The stumbling U.S. economy is forcing states to slash spending and cut jobs in order to close a projected $40 billion shortfall in the current fiscal year.

That gap -- identified Wednesday in a survey by the National Conference of State Legislatures -- is more than triple the size of the previous year's. It is the result of broad economic weakness at the state and local levels that could cause pain throughout this year and into 2010. Sales-tax collections, for example, have been hurt by the housing slump and high gasoline prices, which are prompting cutbacks in consumer spending. Personal income-tax collections have been hit by rising unemployment, while corporate income-tax collections have been eroded by falling profits.

"We expect it to get worse before it gets better," said Corina Eckl, fiscal-program director of the National Conference of State Legislatures. The conference's new report describes the shortfalls states face in their budgeting process for the current fiscal year, which began in July.

   When people don't get decent paychecks, governments falter. They can't deliver the basic services everyone needs. It's a spiral that continues to head down.

   So, yes, I am happy that millions of people will get a little more. But, coupled with that knowledge is the grim truth: the minimum wage hike is an economic sham perpetuated on us to cover up the vast rip-off that workers have had to endure for the last half century.


Comments

so pathetic.

by edenwillow, Thursday 24 of July, 2008 [18:37:03 UTC]

This is really so pathetic, and yet another example of how having a weak labor movement hurts all workers. If more people were organized and bargaining for higher wages, we could be setting a new standard that would leave the minimum wage in the dust.

Help me understand

by klatuu, Thursday 24 of July, 2008 [19:59:03 UTC]

If the Minimum Wage is the government-mandated price floor for paying a 16 year-old kid to sweep the floor of a warhouse or drop fries at a burger stand, what happens to those kids when the minimum wage gets raised above the fair market value of their labor?  

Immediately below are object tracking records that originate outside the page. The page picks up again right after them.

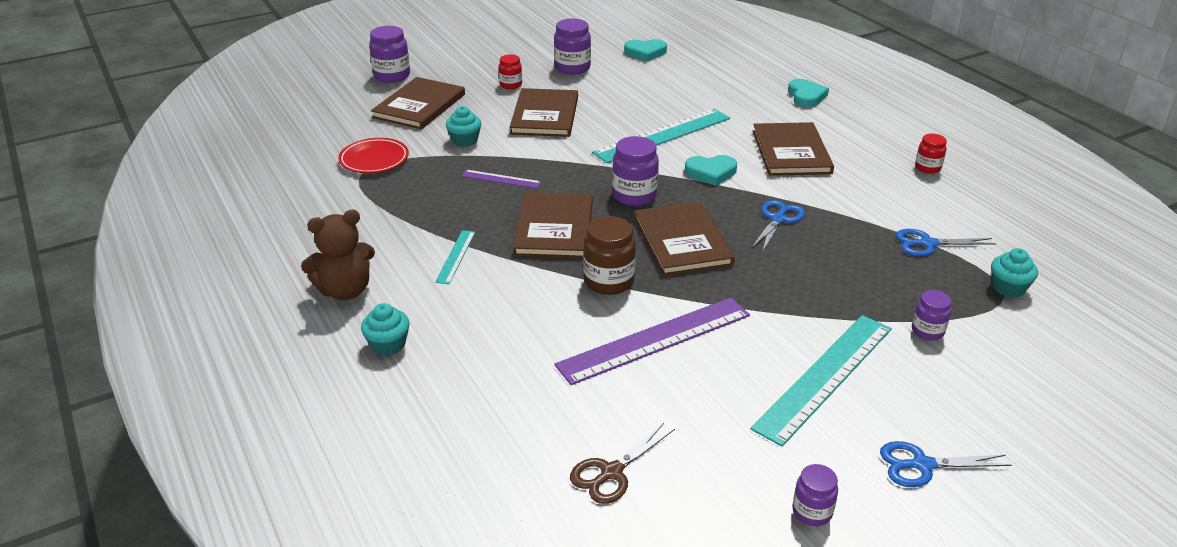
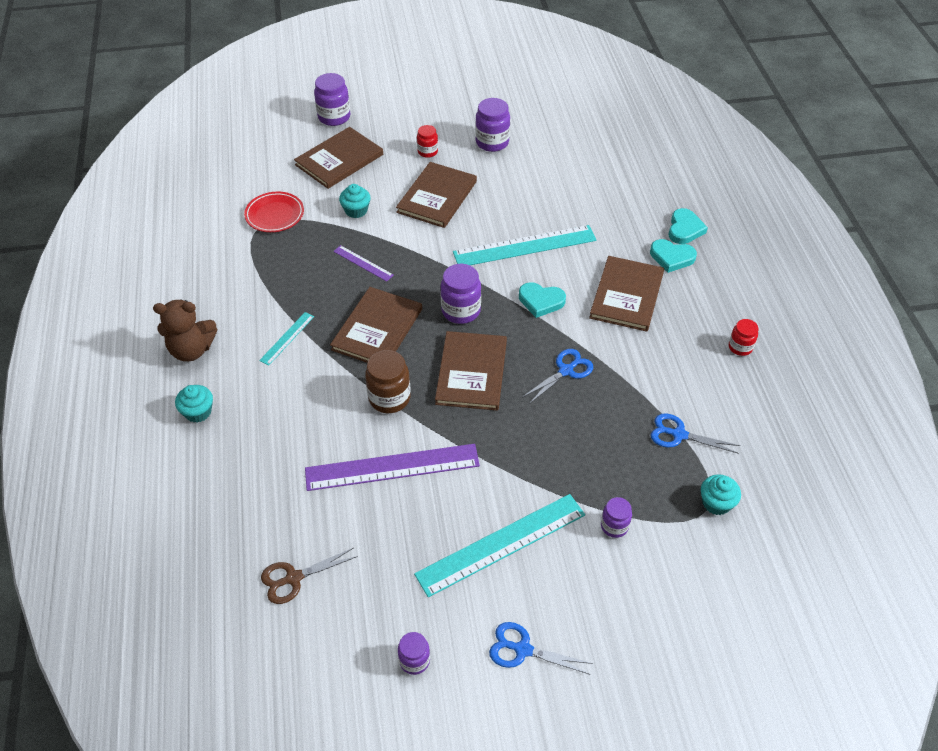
camera: 20 degrees right, 15 degrees up
turquoise heart [624,39,667,61] -> turquoise heart moved to [650,239,697,273]

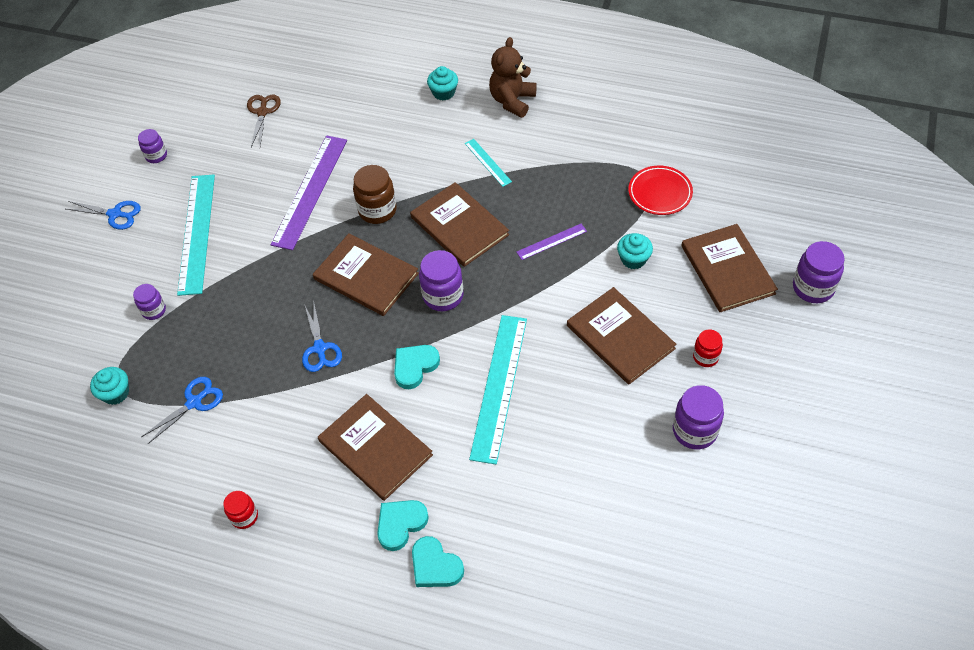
camera: 120 degrees right, 5 degrees up
blue scissors [489,622,593,674] -> blue scissors turned 60 degrees clockwise [67,201,141,230]

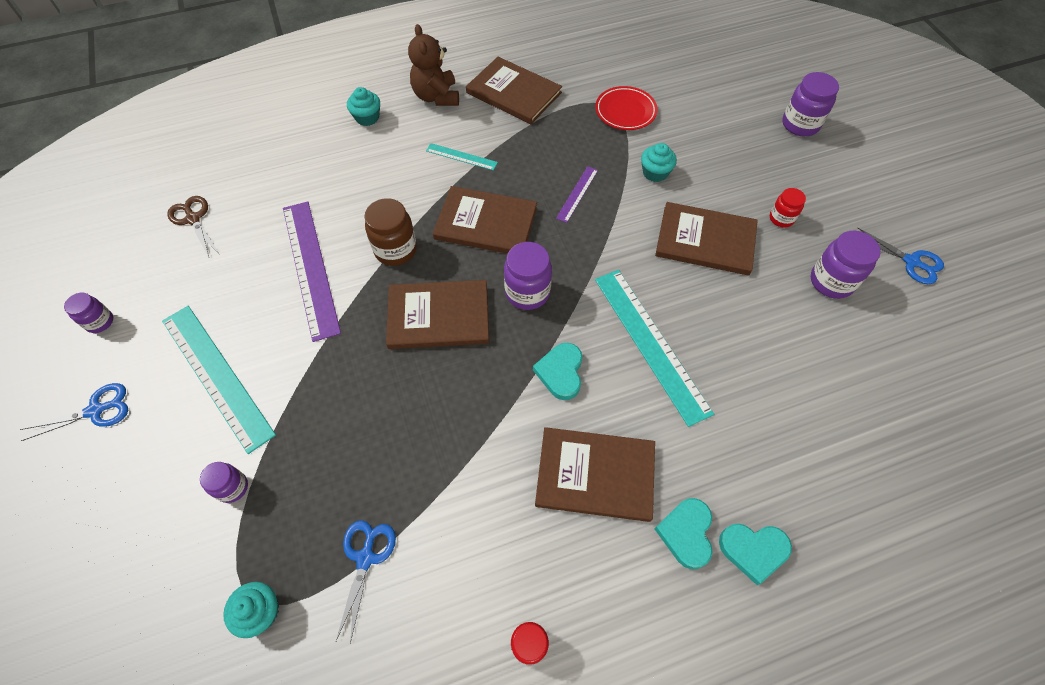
camera: 40 degrees left, 5 degrees up
blue scissors [302,304,342,372] -> blue scissors moved to [858,228,944,284]
brown book [681,224,778,312] -> brown book moved to [466,57,562,124]

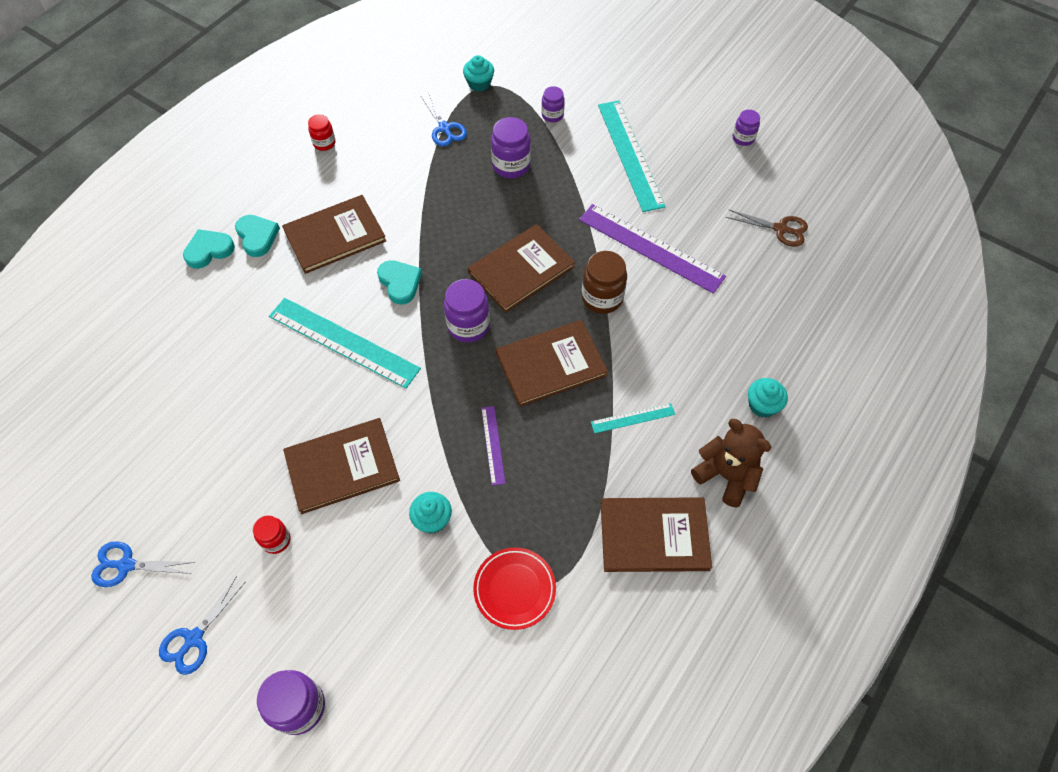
camera: 145 degrees right, 0 degrees up
blue scissors [20,383,128,441] -> blue scissors moved to [159,576,245,675]
turquoise ruler [162,306,276,454] -> turquoise ruler turned 60 degrees clockwise [598,100,666,212]
purple jar [811,231,881,299] -> purple jar moved to [491,117,531,178]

Also, are you suggesting that work that only warrants minimum compensation, meaning minimum effort and minimum skills, should be government-mandated to a level that will support a family?  Doesn't that take some of the natural, logical incentive out of achievment?

You say that:

"When people don't get decent paychecks, governments falter. They can't deliver the basic services everyone needs. It's a spiral that continues to head down."

It's my understanding that unemployment pressures are increased by rising labor costs, so wouldn't that mean that, by raising the minimum wage up to the level you suggest so that people could get "decent paychecks",  the government would cause lots of people getting what you consider less than a decent paycheck, to no longer get any paycheck at all?

I'm not predisposed to agree with most of your premises, but I'm open to reason on this, and reason will go much further than passion.  

 

 

A couple of thoughts

by Jonathan Tasini, Friday 25 of July, 2008 [12:04:02 UTC]

   First, i would focus on the issue of productivity versus wages. If people aren't paid based on their productivity, what, then, should they expect from their work? Based on productivity rates, the minimum wage should be more than $19 per hour. What you describe as the "fair market value" of someone's labor has no meaning if the cost of labor has no relation to how hard people work over time. Actually, the conclusion, in your world, would be that there is no bottom to wage levels.

by themontu, Friday 25 of July, 2008 [20:07:22 UTC]

I'm always amazed at corporations that don't understand the need to raise minimum wage.  It would seem to me that in a capitalistic society, you would want your workers to have at least a little extra spending cash to go out and buy your product to boost your bottom line.  If workers are only concerned with buying food and gas (good for big agria and the oil companies, sure), they're not going to go out and buy the new iPhone or whatever.  They're missing out on an entire market share, as the money would ended up back in CEO's pockets in one form or another when workers have more cash on hand.

Maybe this is faulty logic, but it seems like uping the minimum wage to a livable standard is a win-win situation for all involved.